Kia Joorabchian está perto de fechar contrato de R$ 15 milhões com a Samsung, multinacional coreana, para patrocinar a camisa do Corinthians. O valor é menor do que o presidente do MSI pretendia conseguir. Mas ainda assim, a proposta é maior do que o valor oferecido pela Pepsi pela renovação do patrocínio.

RONALDO/ADRIANO

Segundo o diário italiano “Gazzetta dello Sport”, o Real Madrid ofereceu Ronaldo e mais 50 milhões de euros (cerca de R$ 142 milhões) para contratar Adriano. Esse valor é um pouco maior do que o Santos pede para liberar Robinho para o Real Madrid.

MODA

A moda está pegando: assim como o Flamengo, Atlético Mineiro e Náutico, o Fluminense vai começar a vender na semana que vem pulseiras emborrachadas com as cores do clube. As pulseiras farão campanha para a luta contra o câncer e contra o racismo.

RUBINHO TRANQUILO

Apesar de ter insistido que não tem planos de sair da Ferrari, Rubens Barrichello revelou que está atento ao desenvolvimento de Toyota e BAR. Rubinho foi o centro das atenções dos rumores desta semana.
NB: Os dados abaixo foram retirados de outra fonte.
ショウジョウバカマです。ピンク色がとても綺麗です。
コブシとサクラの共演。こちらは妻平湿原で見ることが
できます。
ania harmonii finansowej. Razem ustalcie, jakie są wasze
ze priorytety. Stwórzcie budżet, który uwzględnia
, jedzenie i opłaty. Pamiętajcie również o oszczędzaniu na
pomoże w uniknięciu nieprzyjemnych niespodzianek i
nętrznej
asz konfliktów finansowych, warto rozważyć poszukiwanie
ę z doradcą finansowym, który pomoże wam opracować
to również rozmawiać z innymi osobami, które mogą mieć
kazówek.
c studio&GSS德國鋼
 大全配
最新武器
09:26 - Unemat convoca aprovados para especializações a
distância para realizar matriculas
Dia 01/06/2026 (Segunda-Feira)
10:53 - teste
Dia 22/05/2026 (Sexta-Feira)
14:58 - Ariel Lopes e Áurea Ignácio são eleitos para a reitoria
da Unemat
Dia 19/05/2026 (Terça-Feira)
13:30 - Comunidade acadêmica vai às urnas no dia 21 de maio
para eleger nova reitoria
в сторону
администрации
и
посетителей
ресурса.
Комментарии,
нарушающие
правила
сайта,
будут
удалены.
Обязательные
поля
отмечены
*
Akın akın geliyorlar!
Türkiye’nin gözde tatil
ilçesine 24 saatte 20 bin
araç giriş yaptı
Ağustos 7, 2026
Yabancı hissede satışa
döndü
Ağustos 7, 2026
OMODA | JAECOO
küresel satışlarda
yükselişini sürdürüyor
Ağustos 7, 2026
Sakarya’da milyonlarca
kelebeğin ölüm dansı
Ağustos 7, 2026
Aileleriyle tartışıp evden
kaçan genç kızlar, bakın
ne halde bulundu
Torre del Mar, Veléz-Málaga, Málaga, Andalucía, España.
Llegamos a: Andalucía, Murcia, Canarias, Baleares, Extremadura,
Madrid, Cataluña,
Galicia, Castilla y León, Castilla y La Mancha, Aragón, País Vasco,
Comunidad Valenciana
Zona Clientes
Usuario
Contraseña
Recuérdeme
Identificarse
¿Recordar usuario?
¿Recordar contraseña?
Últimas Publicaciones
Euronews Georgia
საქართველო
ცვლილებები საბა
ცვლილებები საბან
O que se diz nos bastidores é que, sua permanência na Ferrari é questão de tempo.

DE VOLTA

Em 1981, o Noroeste fez, na minha opinião, o pior negócio da sua história na venda de jogador. Vendeu Lela para a Inter por 10 mil cruzeiros. Quatro meses depois, o clube de Limeira negociou o atacante bauruense com o Fluminense por 50 mil e ainda ficou com o passe do meia Mário, de muito prestígio na época, no Rio. A grana não resolveu o problema financeiro do Norusca, que em 81 foi rebaixado para a Segundona.

VISITA

Quem apareceu ontem no Alfredo de Castilho foi o amigo Marco Antônio Campagnollo, zagueiro do Noroeste de 1990 a 97. Campagnollo trabalha nas categorias de base do União São João.

O GRANDE BARBOSA

A seleção brasileira feminina de basquete, que conquistou o título do Sul-Americano, com certeza, continuará dando muita alegria, porque é um grupo determinado e muito entrosado. Joga um basquete alegre. Na competição continental realizada na Colômbia, foi revelada uma estrela. Trata-se da pivô Érika, que disputou seu primeiro Sul-Americano adulto e teve uma ótima estréia. Vale lembrar que a seleção é comandada por um bauruense, Antonio Carlos Barbosa, há 20 anos. Nunca um treinador no esporte desse País se mantém tanto tempo assim no cargo.

MEMÓRIA

Decisão da Copa do Mundo de 2002: Brasil 2 x 0 Alemanha, em Yokohama (Japão), gols de Ronaldo. Árbitro: Pierluigi Collina (Itália). Público pagante: 72.120. Brasil: Marcos; Lúcio, Roque Júnior e Edmílson; Cafu, Gilberto Silva, Kléberson, Ronaldinho Gaúcho (Juninho Paulista) e Roberto Carlos; Rivaldo e Ronaldo (Denílson). Tecnico: Luiz Felipe Scolari. Alemanha: Kahn; Linke, Ramelow, Metzelder e Frings; Jeremies (Asamooah), Bode (Ziege), Scheneider e Hamann; Neuville e Klose (Bierhof). Técnico: Rudi Voeller.